We can represent a matrix as a list of lists of floating-point numbers.
Write the following predicates, all of which should work in any direction:
dims(M, I, J): true if M is a matrix with dimensions I x J
has_length(N, L) :- length(L, N). dims(M, I, J) :- length(M, I), maplist(has_length(J), M).
zero(M, I, J): true if M is the zero matrix of dimensions I x J
zero_vec(V) :- maplist(=(0), V). zero(M, I, J) :- dims(M, I, J), maplist(maplist(=(0)), M).
prod(X, M, N): N is the product of scalar X and matrix M
% A * B = C
times(A, B, C) :- { A * B = C }.
% X * V = W (X scalar, V vector, W vector)
mul_vec(X, V, W) :- maplist(times(X), V, W).
prod(X, M, N) :- maplist(mul_vec(X), M, N).
Write a predicate to_int(L, N) that is true if L is a list of decimal digits in the number N. For example, to_int([3, 4, 5], 345) is true. Your predicate should work in both directions. Use an accumulator.
to_int([], A, A). to_int([X | L], A, R) :- X in 0..9, A1 #= A * 10 + X, to_int(L, A1, R). to_int(L, N) :- to_int(L, 0, N).
Write a predicate rev(L, M) that is true if L is the reverse of M. Your predicate should work in both directions and should run in linear time. Hint: Use an accumulator.

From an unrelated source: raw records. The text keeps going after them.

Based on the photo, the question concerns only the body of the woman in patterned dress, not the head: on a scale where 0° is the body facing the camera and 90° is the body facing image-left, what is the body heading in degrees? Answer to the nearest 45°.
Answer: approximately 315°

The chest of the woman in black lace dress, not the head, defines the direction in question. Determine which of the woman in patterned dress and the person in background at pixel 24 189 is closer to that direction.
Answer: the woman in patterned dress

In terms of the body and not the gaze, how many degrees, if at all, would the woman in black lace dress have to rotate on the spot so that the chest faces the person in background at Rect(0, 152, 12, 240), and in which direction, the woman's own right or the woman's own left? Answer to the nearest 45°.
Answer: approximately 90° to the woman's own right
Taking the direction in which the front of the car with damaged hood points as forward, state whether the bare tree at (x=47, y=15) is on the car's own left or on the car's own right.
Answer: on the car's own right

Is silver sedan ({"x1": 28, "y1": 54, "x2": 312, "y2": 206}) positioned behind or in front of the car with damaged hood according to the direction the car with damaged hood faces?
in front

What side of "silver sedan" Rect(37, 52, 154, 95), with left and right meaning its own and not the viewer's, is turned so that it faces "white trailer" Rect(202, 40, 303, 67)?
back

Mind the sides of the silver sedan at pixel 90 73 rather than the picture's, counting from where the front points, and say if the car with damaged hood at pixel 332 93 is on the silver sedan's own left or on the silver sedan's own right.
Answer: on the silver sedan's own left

rev([], A, A). rev([X | L], A, R) :- rev(L, [X | A], R). rev(L, M) :- same_length(L, M), rev(L, [], M).
Write a predicate edges(G, L) that succeeds if L is a list of all edges in the directed graph G, where an edge from V to W is represented as V -> W.
arrow(X, Y, X -> Y). vertex_edges(V -> L, M) :- maplist(arrow(V), L, M). edges(G, L) :- maplist(vertex_edges, G, LL), append(LL, L).

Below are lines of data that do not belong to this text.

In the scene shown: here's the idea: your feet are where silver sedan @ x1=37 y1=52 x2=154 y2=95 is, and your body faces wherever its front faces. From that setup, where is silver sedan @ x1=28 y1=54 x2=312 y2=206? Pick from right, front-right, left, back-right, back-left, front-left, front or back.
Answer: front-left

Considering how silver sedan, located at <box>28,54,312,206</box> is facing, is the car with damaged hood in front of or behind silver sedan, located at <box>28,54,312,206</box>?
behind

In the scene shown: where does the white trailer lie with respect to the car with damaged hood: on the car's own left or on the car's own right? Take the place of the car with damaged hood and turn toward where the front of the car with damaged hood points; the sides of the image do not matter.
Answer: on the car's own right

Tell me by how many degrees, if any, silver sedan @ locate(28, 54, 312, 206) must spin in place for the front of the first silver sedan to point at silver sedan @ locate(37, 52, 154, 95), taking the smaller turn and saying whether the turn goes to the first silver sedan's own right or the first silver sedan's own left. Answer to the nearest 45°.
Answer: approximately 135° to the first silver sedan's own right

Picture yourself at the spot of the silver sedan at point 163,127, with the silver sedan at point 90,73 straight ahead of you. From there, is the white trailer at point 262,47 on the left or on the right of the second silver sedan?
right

A monkey is standing in a room at position A. There is a box at position B. A bunch of bananas are hanging from the ceiling at position C.
The monkey may take the following actions:
go(P) – go to position P (where P is one of the atoms a, b, or c)
push(P) – push the box (which must be at the monkey's current position) to position P
climb_on – climb onto the box (which must be at the monkey's current position)
climb_off – climb off the box (only if the monkey is currently on the box)
grab – grab the bananas (only if the monkey is on the box under the bananas)
The monkey would like to eat the bananas. Write a Prolog program that can generate all possible solutions, in increasing order of length. A solution is a list of actions to reach the goal. States may be repeated in a solution.
We did not have time to solve this exercise completely. However, we decided that a state could be represented by a list [M, Box, Ban], where
M (the monkey's position) is one of the atoms a,
b, c, or box
Box (the box's position) is one of the atoms a,
b, or c
Ban (the position of the bananas) is one of the atoms c
(i.e. hanging at position c) or hand (i.e. in the
monkey's hand)
Here is some of the code we wrote, which I've simplified a bit:
pos(X) :- member(X), [a, b, c]). action([M, Box, Ban], [P, Box, Ban], go(P)) :- dif(M, P), dif(M, box), pos(P). action([M, M, Ban], [P, P, Ban], push(P)) :- dif(M, P), pos(P). action([M, M, Ban], [box, M, Ban], climb_on).